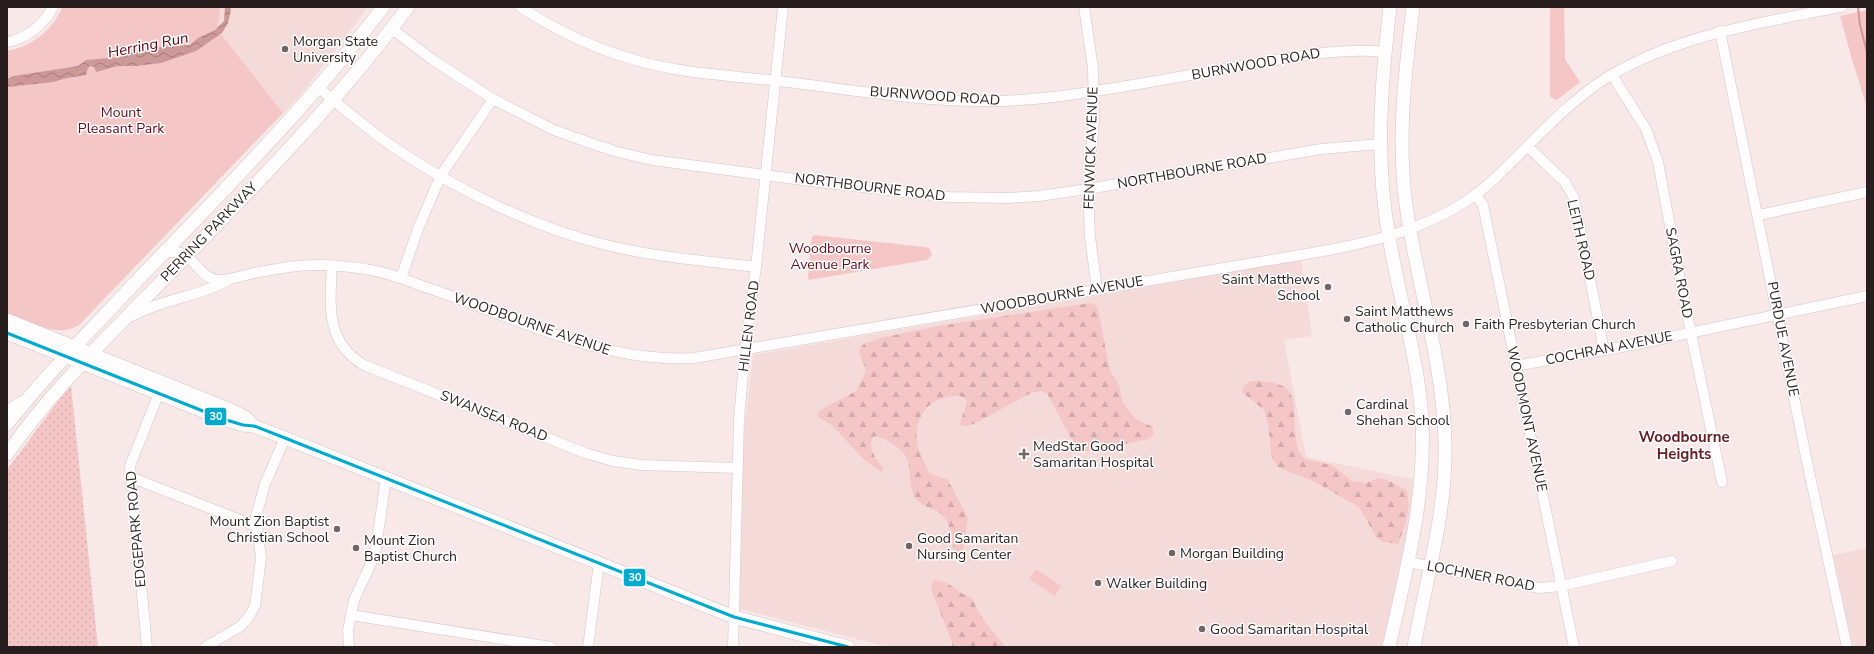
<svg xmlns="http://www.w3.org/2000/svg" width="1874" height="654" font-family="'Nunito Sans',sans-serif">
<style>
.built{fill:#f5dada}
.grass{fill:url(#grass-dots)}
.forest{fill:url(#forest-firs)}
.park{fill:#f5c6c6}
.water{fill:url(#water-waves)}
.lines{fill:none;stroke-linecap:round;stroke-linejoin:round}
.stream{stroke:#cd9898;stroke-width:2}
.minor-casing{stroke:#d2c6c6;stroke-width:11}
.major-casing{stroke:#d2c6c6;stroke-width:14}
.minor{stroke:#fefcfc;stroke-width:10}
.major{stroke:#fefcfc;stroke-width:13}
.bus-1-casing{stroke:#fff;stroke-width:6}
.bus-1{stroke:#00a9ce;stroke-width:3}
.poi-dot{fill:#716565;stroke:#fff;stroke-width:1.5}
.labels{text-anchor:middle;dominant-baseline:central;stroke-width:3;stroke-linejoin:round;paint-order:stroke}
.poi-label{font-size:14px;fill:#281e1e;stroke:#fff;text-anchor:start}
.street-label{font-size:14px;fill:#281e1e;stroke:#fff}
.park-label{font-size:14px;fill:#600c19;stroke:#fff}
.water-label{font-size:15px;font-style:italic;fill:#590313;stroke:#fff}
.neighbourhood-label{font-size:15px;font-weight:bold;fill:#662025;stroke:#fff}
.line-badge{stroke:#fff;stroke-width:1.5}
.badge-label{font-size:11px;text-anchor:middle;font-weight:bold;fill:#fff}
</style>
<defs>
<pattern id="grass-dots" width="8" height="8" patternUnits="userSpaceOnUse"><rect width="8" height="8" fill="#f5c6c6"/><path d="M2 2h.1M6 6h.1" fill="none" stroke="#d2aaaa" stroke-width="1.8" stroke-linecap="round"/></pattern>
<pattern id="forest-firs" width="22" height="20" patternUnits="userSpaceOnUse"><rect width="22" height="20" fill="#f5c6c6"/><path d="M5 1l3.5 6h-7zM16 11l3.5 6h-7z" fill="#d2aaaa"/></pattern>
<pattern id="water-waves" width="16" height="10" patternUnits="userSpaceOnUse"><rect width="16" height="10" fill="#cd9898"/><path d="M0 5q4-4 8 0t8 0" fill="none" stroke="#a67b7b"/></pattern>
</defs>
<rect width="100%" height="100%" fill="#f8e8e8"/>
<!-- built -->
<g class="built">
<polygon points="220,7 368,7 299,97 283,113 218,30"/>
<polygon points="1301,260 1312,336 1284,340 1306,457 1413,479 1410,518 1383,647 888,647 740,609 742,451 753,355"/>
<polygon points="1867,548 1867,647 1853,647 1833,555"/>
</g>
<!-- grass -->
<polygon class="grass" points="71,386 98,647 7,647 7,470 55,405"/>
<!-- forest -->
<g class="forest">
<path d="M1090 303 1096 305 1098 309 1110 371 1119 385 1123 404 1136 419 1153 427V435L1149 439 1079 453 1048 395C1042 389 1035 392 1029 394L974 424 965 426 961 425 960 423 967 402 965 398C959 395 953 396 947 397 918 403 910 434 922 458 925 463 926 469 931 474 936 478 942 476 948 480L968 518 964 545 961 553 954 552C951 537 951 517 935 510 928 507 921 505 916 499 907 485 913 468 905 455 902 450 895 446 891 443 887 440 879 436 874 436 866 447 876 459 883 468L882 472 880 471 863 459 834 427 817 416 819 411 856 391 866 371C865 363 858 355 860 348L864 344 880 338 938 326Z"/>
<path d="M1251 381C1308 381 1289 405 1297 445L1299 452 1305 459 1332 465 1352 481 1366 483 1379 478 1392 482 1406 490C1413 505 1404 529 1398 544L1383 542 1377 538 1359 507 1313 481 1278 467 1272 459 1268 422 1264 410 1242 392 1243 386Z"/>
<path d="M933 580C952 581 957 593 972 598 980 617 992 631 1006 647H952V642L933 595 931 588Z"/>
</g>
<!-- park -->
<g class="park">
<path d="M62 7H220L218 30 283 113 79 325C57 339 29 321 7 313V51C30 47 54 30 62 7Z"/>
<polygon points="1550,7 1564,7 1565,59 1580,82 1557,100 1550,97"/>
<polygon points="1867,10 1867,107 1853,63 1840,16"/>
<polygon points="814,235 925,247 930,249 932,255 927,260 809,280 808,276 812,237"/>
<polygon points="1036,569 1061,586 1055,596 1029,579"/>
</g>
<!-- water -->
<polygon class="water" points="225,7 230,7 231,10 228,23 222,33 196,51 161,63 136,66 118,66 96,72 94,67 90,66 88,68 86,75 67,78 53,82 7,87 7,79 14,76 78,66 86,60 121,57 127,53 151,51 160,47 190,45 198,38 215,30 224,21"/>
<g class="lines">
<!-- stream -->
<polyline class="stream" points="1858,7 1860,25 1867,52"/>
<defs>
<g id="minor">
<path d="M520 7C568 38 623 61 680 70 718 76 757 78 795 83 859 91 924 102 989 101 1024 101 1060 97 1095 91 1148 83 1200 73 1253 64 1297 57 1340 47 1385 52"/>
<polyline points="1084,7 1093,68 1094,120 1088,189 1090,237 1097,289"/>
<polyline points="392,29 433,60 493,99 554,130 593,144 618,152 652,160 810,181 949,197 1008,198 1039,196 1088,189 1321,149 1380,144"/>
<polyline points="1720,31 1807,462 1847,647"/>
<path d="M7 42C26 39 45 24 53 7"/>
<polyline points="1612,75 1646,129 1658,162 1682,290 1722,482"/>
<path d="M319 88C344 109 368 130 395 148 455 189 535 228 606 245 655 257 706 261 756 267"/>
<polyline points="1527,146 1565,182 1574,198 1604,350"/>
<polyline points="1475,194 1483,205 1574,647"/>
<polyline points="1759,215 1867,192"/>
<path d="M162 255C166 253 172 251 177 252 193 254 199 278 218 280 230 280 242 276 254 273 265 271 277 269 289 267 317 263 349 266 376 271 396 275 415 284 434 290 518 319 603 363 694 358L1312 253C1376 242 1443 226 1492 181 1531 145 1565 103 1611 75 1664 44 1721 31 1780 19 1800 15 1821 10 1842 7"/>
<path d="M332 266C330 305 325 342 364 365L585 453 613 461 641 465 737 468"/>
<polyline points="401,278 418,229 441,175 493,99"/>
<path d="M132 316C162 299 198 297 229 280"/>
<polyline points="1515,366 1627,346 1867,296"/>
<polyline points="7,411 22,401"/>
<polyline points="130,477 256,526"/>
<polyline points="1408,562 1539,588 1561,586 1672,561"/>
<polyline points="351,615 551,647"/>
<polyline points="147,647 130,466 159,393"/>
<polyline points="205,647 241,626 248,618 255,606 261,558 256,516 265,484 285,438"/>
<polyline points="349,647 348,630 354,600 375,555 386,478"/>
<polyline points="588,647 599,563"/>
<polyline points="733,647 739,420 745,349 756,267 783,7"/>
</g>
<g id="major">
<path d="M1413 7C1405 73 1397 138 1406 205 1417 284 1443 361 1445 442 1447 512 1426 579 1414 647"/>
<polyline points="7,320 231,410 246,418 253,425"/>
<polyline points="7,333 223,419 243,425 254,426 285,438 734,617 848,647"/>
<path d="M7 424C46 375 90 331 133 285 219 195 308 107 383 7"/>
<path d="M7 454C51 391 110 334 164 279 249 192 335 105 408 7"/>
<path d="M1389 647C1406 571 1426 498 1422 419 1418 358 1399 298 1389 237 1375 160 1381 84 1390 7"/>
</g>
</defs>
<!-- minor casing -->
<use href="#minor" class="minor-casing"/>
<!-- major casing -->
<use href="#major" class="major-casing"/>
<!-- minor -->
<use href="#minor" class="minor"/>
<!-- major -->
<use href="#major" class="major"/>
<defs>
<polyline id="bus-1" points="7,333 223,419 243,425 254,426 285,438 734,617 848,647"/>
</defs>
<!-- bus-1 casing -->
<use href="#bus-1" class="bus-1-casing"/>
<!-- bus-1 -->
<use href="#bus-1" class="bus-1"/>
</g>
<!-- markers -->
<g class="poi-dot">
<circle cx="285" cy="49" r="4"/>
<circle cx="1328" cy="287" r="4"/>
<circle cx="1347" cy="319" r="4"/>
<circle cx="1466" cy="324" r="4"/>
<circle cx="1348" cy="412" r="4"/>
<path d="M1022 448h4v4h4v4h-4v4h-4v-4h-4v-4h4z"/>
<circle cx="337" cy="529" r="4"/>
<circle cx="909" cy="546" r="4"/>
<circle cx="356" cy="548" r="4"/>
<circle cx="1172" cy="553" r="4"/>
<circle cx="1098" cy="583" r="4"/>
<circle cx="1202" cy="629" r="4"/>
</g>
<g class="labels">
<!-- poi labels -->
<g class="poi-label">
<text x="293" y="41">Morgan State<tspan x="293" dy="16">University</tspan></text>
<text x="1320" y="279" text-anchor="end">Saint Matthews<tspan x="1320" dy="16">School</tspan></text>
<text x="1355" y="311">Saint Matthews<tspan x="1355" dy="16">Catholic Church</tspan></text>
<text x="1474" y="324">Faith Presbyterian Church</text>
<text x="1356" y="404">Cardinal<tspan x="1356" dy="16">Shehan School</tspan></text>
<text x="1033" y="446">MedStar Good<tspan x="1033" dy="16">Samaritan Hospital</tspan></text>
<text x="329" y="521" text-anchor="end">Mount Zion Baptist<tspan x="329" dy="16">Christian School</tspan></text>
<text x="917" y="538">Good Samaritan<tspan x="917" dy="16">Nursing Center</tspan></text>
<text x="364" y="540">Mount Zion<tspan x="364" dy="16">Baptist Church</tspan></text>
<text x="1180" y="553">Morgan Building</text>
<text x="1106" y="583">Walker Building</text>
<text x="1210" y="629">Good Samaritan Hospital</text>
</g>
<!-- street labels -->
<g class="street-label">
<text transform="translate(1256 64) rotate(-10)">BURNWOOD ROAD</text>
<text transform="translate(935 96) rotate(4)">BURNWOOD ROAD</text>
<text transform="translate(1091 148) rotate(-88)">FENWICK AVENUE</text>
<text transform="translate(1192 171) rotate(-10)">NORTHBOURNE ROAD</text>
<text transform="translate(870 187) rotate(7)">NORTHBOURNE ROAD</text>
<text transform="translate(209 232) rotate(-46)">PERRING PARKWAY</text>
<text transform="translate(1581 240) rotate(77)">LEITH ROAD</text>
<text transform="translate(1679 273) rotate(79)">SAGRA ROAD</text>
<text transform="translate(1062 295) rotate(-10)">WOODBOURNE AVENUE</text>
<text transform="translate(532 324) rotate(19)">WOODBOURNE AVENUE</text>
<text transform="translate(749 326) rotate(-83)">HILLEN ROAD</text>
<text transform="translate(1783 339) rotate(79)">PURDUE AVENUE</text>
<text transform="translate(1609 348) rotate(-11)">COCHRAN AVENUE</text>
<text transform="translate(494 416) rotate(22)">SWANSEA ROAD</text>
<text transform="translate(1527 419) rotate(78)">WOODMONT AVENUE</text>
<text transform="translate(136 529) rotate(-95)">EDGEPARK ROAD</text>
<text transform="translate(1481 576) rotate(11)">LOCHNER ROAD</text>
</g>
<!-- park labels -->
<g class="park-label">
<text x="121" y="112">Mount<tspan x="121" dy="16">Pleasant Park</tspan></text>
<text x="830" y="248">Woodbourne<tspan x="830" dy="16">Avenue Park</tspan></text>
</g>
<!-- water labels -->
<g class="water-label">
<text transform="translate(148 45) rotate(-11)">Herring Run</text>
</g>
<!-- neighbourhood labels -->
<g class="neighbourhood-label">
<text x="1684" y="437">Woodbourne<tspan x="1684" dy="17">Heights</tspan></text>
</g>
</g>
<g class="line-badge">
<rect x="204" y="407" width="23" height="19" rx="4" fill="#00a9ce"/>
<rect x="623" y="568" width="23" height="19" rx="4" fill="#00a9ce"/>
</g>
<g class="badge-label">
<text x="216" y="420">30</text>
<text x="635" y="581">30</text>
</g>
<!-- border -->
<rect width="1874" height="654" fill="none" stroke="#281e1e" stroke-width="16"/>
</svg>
§ §
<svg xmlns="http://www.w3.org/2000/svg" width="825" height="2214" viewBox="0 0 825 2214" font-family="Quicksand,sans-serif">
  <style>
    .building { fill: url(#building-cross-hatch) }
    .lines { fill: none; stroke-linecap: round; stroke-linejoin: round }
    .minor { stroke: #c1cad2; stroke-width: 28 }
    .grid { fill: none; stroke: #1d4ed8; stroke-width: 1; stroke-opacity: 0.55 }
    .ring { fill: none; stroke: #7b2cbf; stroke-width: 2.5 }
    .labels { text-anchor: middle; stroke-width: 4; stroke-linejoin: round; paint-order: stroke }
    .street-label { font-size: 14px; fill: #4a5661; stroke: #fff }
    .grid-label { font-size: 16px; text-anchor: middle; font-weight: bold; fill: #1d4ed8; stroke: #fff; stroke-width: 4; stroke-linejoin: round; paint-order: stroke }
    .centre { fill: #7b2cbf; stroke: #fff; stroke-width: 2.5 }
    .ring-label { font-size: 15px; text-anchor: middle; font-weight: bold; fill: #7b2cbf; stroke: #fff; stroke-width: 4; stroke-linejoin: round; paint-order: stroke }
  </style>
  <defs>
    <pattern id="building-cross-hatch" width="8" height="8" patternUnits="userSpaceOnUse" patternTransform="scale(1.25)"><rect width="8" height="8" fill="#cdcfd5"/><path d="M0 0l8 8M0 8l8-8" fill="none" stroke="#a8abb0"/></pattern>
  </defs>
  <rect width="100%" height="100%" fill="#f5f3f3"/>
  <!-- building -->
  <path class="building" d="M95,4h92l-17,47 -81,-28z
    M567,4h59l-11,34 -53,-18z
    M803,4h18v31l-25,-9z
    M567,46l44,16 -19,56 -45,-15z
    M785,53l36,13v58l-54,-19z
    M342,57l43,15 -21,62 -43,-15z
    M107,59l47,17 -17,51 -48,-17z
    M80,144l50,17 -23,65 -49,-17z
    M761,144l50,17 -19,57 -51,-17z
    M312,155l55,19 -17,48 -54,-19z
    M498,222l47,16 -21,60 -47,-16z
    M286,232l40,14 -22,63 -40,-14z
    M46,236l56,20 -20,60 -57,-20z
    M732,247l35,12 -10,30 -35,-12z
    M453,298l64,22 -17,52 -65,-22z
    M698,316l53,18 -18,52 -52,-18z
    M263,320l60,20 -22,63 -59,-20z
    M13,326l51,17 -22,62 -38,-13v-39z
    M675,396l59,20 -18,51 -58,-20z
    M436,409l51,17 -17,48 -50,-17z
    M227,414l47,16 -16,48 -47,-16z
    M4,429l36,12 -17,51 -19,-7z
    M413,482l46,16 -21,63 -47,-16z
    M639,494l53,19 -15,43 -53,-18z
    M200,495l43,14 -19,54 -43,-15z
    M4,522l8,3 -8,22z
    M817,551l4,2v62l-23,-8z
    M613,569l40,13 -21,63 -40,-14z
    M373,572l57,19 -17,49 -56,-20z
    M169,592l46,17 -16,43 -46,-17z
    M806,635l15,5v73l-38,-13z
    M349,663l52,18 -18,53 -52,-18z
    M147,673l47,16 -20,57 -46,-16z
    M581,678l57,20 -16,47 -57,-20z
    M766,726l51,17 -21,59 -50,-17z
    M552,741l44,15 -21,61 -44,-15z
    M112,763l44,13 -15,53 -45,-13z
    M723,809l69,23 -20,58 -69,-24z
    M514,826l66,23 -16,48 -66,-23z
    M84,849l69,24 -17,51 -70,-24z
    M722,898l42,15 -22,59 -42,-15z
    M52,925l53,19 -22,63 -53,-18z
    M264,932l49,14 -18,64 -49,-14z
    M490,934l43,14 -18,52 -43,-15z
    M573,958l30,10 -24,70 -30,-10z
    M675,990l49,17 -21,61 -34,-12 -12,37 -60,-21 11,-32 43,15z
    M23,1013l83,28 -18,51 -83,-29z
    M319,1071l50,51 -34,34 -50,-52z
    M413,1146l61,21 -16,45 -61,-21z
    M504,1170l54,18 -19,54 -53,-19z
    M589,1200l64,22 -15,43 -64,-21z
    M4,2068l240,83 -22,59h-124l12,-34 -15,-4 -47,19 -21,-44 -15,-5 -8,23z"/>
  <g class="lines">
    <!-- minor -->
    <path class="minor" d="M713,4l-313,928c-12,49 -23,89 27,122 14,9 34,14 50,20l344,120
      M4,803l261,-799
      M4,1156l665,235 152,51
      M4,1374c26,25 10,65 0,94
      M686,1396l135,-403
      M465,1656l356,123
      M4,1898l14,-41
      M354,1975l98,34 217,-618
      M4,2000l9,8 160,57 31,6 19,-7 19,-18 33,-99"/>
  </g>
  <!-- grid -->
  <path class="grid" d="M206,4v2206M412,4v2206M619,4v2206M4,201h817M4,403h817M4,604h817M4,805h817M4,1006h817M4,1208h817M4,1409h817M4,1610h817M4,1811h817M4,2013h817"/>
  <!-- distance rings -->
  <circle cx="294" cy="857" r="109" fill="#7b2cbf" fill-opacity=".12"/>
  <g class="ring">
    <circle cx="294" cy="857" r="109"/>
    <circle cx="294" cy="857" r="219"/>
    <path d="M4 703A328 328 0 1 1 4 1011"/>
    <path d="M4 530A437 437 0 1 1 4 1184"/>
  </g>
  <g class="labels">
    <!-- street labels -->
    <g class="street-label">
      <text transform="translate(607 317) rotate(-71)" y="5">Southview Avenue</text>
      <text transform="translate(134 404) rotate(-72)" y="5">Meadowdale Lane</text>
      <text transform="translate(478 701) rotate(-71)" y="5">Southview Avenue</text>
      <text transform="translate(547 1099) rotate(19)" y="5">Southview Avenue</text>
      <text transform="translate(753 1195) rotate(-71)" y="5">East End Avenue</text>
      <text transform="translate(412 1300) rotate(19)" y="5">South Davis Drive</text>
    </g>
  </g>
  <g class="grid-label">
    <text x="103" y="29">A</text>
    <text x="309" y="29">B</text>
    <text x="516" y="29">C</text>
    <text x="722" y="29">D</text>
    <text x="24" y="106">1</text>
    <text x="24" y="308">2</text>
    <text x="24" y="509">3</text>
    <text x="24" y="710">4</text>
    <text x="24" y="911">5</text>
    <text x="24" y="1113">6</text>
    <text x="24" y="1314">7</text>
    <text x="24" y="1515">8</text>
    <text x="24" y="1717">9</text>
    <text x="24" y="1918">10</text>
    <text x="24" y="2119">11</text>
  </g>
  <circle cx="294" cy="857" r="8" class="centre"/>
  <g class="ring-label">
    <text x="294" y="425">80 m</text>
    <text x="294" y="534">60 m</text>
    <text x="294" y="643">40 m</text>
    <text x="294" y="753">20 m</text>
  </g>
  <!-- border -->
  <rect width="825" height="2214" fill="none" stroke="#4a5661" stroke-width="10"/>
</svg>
§ §
### YOUR OBJECTIVE
I need each line of the entries that holds the string "lines" located and copied.

### ANSWER AREA
.lines{fill:none;stroke-linecap:round;stroke-linejoin:round}
<g class="lines">
    .lines { fill: none; stroke-linecap: round; stroke-linejoin: round }
  <g class="lines">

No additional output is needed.